**Brief**
Line by line, write out the material exactly.

**Given material**
--------------------------------------------------

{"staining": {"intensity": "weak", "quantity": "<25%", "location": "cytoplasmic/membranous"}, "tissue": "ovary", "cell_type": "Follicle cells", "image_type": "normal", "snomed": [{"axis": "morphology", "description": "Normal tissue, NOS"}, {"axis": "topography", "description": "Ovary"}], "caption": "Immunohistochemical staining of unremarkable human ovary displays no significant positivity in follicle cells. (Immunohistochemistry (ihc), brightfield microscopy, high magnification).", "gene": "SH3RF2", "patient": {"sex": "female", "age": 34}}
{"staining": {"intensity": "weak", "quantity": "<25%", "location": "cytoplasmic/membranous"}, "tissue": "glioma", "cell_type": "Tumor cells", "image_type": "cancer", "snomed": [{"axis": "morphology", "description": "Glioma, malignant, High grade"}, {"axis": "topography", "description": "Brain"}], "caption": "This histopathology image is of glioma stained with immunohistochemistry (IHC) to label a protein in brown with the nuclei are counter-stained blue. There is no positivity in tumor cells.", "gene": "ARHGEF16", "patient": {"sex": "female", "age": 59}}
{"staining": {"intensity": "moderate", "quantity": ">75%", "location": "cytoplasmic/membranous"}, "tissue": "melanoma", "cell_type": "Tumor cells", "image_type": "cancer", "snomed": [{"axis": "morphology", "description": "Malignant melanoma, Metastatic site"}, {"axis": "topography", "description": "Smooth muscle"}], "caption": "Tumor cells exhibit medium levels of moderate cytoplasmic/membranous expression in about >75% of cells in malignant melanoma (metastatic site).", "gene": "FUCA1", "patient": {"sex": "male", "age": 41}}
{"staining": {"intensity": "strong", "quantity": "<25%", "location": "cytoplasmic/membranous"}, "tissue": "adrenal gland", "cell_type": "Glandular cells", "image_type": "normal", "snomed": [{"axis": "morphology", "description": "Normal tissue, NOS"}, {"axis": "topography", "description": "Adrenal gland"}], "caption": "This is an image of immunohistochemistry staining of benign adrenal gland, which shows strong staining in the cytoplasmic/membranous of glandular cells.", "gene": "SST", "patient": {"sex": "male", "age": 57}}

--------------------------------------------------

**Response for this exercise**
{"staining": {"intensity": "weak", "quantity": "<25%", "location": "cytoplasmic/membranous"}, "tissue": "ovary", "cell_type": "Follicle cells", "image_type": "normal", "snomed": [{"axis": "morphology", "description": "Normal tissue, NOS"}, {"axis": "topography", "description": "Ovary"}], "caption": "Immunohistochemical staining of unremarkable human ovary displays no significant positivity in follicle cells. (Immunohistochemistry (ihc), brightfield microscopy, high magnification).", "gene": "SH3RF2", "patient": {"sex": "female", "age": 34}}
{"staining": {"intensity": "weak", "quantity": "<25%", "location": "cytoplasmic/membranous"}, "tissue": "glioma", "cell_type": "Tumor cells", "image_type": "cancer", "snomed": [{"axis": "morphology", "description": "Glioma, malignant, High grade"}, {"axis": "topography", "description": "Brain"}], "caption": "This histopathology image is of glioma stained with immunohistochemistry (IHC) to label a protein in brown with the nuclei are counter-stained blue. There is no positivity in tumor cells.", "gene": "ARHGEF16", "patient": {"sex": "female", "age": 59}}
{"staining": {"intensity": "moderate", "quantity": ">75%", "location": "cytoplasmic/membranous"}, "tissue": "melanoma", "cell_type": "Tumor cells", "image_type": "cancer", "snomed": [{"axis": "morphology", "description": "Malignant melanoma, Metastatic site"}, {"axis": "topography", "description": "Smooth muscle"}], "caption": "Tumor cells exhibit medium levels of moderate cytoplasmic/membranous expression in about >75% of cells in malignant melanoma (metastatic site).", "gene": "FUCA1", "patient": {"sex": "male", "age": 41}}
{"staining": {"intensity": "strong", "quantity": "<25%", "location": "cytoplasmic/membranous"}, "tissue": "adrenal gland", "cell_type": "Glandular cells", "image_type": "normal", "snomed": [{"axis": "morphology", "description": "Normal tissue, NOS"}, {"axis": "topography", "description": "Adrenal gland"}], "caption": "This is an image of immunohistochemistry staining of benign adrenal gland, which shows strong staining in the cytoplasmic/membranous of glandular cells.", "gene": "SST", "patient": {"sex": "male", "age": 57}}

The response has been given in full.